> _Document extract_:
*** Begin section ***

Over the past 50 years, we’ve spent more and more of our working week sitting in meetings, but there doesn’t seem to be a payoff. In fact, it’s the opposite.
Consider this 2017 Harvard Business Review study: Of 182 senior managers surveyed, 65% said meetings kept them from completing their work, and 71% said meetings are unproductive. One of the respondents admitted jabbing herself in the leg with a pencil “to stop herself from screaming during a particularly tortuous staff meeting.”
But meetings don’t have to be a form of emotional torture. In many innovative organizations, they’re the opposite.
If you’re careful and use them sparingly, meetings can take a sledgehammer to the status quo and clear the way for a new type of work. To see how, we profiled five innovative meetings that are revolutionizing the modern workplace.
The daily huddle
Every morning, in offices all across San Francisco, teams meet around desks for a quick 15-minute meeting. During their short meeting, they answer three simple questions: What are your priorities over the next 24 hours? What are your daily metrics? And where are you stuck?
The appeal of the “daily huddle,” as it’s called, is quite clear: “The daily huddle tracks progress and brings out sticking points that are blocking your execution,” entrepreneur and consultant Verne Harnish explained on the Growth Institute. Since daily huddles crept into Silicon Valley decades ago, they’ve become a core part of the workday—up there with getting your morning coffee.

*** End section ***

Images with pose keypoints

*** Begin section ***

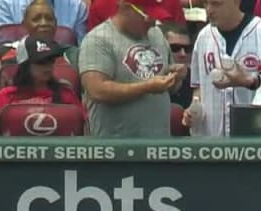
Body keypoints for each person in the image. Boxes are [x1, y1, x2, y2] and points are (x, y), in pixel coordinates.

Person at [186, 0, 261, 137]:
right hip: (211, 140)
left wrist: (250, 81)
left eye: (216, 4)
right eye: (206, 4)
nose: (209, 10)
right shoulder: (203, 38)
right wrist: (193, 109)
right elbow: (198, 87)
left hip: (255, 138)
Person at [79, 0, 187, 137]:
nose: (153, 22)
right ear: (126, 7)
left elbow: (170, 89)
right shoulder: (97, 40)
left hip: (158, 145)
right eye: (148, 15)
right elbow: (97, 90)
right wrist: (146, 87)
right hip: (115, 147)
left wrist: (176, 77)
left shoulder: (157, 35)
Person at [0, 35, 84, 121]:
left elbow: (82, 128)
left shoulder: (65, 94)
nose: (48, 67)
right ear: (25, 65)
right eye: (41, 62)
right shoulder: (7, 96)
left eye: (51, 61)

*** End section ***

According to the article on workplace meetings, what share of the senior managers surveyed in the 2017 Harvard Business Review study said meetings are unproductive?

> _Completed task_: 71%